Substitute "cruel" for "brutal" in the part of the material that opens with the line containing "n. 경계(선), 한계" and closes with the line containing "일다, 거품을 일으키다", and give back only those lines with everything else unchanged.
* * *
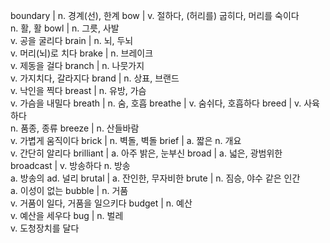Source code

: boundary	| n. 경계(선), 한계
bow	| v. 절하다, (허리를) 굽히다, 머리를 숙이다<br/>n. 활, 활
bowl	| n. 그릇, 사발<br/>v. 공을 굴리다
brain	| n. 뇌, 두뇌<br/>v. 머리(뇌)로 치다
brake	| n. 브레이크<br/>v. 제동을 걸다
branch	| n. 나뭇가지<br/>v. 가지치다, 갈라지다
brand	| n. 상표, 브랜드<br/>v. 낙인을 찍다
breast	| n. 유방, 가슴<br/>v. 가슴을 내밀다
breath	| n. 숨, 호흡
breathe	| v. 숨쉬다, 호흡하다
breed	| v. 사육하다<br/>n. 품종, 종류
breeze	| n. 산들바람<br/>v. 가볍게 움직이다
brick	| n. 벽돌, 벽돌
brief	| a. 짧은 n. 개요<br/>v. 간단히 알리다
brilliant	| a. 아주 밝은, 눈부신
broad	| a. 넓은, 광범위한
broadcast	| v. 방송하다 n. 방송<br/>a. 방송의 ad. 널리
brutal	| a. 잔인한, 무자비한
brute	| n. 짐승, 야수 같은 인간<br/>a. 이성이 없는
bubble	| n. 거품<br/>v. 거품이 일다, 거품을 일으키다
budget	| n. 예산<br/>v. 예산을 세우다
bug	| n. 벌레<br/>v. 도청장치를 달다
* * *
## ANSWER SECTION
: boundary	| n. 경계(선), 한계
bow	| v. 절하다, (허리를) 굽히다, 머리를 숙이다<br/>n. 활, 활
bowl	| n. 그릇, 사발<br/>v. 공을 굴리다
brain	| n. 뇌, 두뇌<br/>v. 머리(뇌)로 치다
brake	| n. 브레이크<br/>v. 제동을 걸다
branch	| n. 나뭇가지<br/>v. 가지치다, 갈라지다
brand	| n. 상표, 브랜드<br/>v. 낙인을 찍다
breast	| n. 유방, 가슴<br/>v. 가슴을 내밀다
breath	| n. 숨, 호흡
breathe	| v. 숨쉬다, 호흡하다
breed	| v. 사육하다<br/>n. 품종, 종류
breeze	| n. 산들바람<br/>v. 가볍게 움직이다
brick	| n. 벽돌, 벽돌
brief	| a. 짧은 n. 개요<br/>v. 간단히 알리다
brilliant	| a. 아주 밝은, 눈부신
broad	| a. 넓은, 광범위한
broadcast	| v. 방송하다 n. 방송<br/>a. 방송의 ad. 널리
cruel	| a. 잔인한, 무자비한
brute	| n. 짐승, 야수 같은 인간<br/>a. 이성이 없는
bubble	| n. 거품<br/>v. 거품이 일다, 거품을 일으키다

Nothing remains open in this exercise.